Sensitivity analyses utilizing imputation to assign virologic outcomes to patients with missing values were performed (). In multivariable sensitivity analysis, method of ART receipt (routine care vs. clinical trial) was not associated with virologic failure at 6 months (OR=1.22; 95%CI=0.68–2.19). Though not statistically significant, patients receiving ART through routine care had a trend toward increased odds of virologic failure at 12 months (OR=1.77; 95%CI=0.98–3.23). Additional sensitivity analyses using a missing=failure approach yielded largely consistent findings, although relative to the primary sensitivity analyses, slightly higher (and statistically significant) odds of virologic failure (OR=2.10; 95%CI=1.21–3.66) were observed in the routine care group at 12 months owing to a higher proportion of patients with missing values (data not shown).
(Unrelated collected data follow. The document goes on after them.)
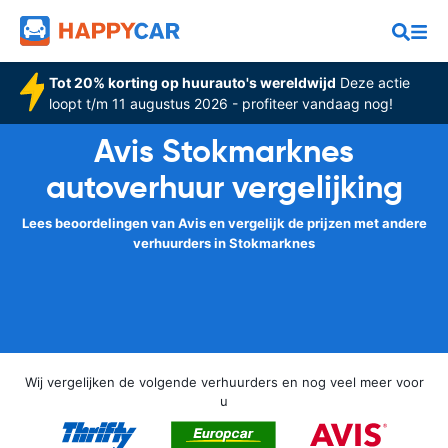
Tot 20% korting op huurauto's wereldwijd
Deze actie
loopt t/m 11 augustus 2026 - profiteer vandaag nog!
Avis Stokmarknes
autoverhuur vergelijking
Lees beoordelingen van Avis en vergelijk de prijzen met andere
verhuurders in Stokmarknes
Wij vergelijken de volgende verhuurders en nog veel meer voor
u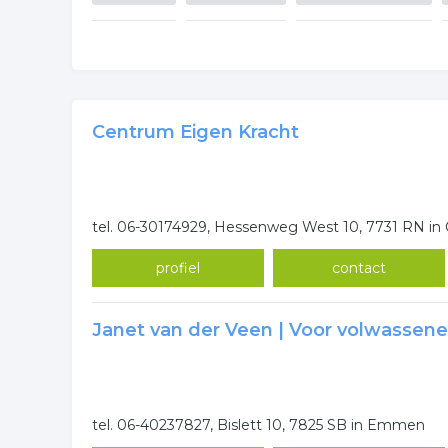
Centrum Eigen Kracht
tel. 06-30174929, Hessenweg West 10, 7731 RN 
profiel
contact
Janet van der Veen | Voor volwassene
tel. 06-40237827, Bislett 10, 7825 SB in Emmen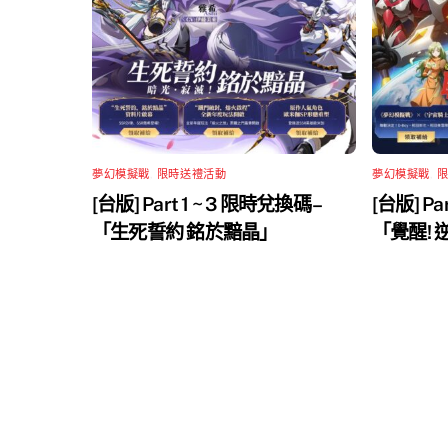
夢幻模擬戰
,
限時送禮活動
夢幻模擬戰
,
[台版] Part 1 ~ 3 限時兌換碼 –
[台版] Pa
「生死誓約 銘於黯晶」
「覺醒!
The increased odds of virologic failure associated with Black race as well as the use of an unboosted PI (vs. NNRTI ) as a third drug, and the lack of statistically significant associations with age, gender, and history of mental health disorder, substance abuse, or alcohol abuse observed in primary analyses were consistent in sensitivity analyses ().
Finally, univariate and multivariable linear regression analyses of factors associated with 6- and 12-month change from baseline CD4 count value were modeled (missing=missing; ). Baseline VL>100,000 copies/mL was associated with a significantly greater increase in CD4 count (6-month p<0.001, 12-month p=0.03). Twelve months after initiation of ART, no other factors were associated with a difference in CD4 response. Notably, similar CD4 count responses were observed in patients treated through a clinical trial and those treated through routine care. Sensitivity analyses (last value carried forward, ) of CD4 outcomes yielded findings similar to primary analyses.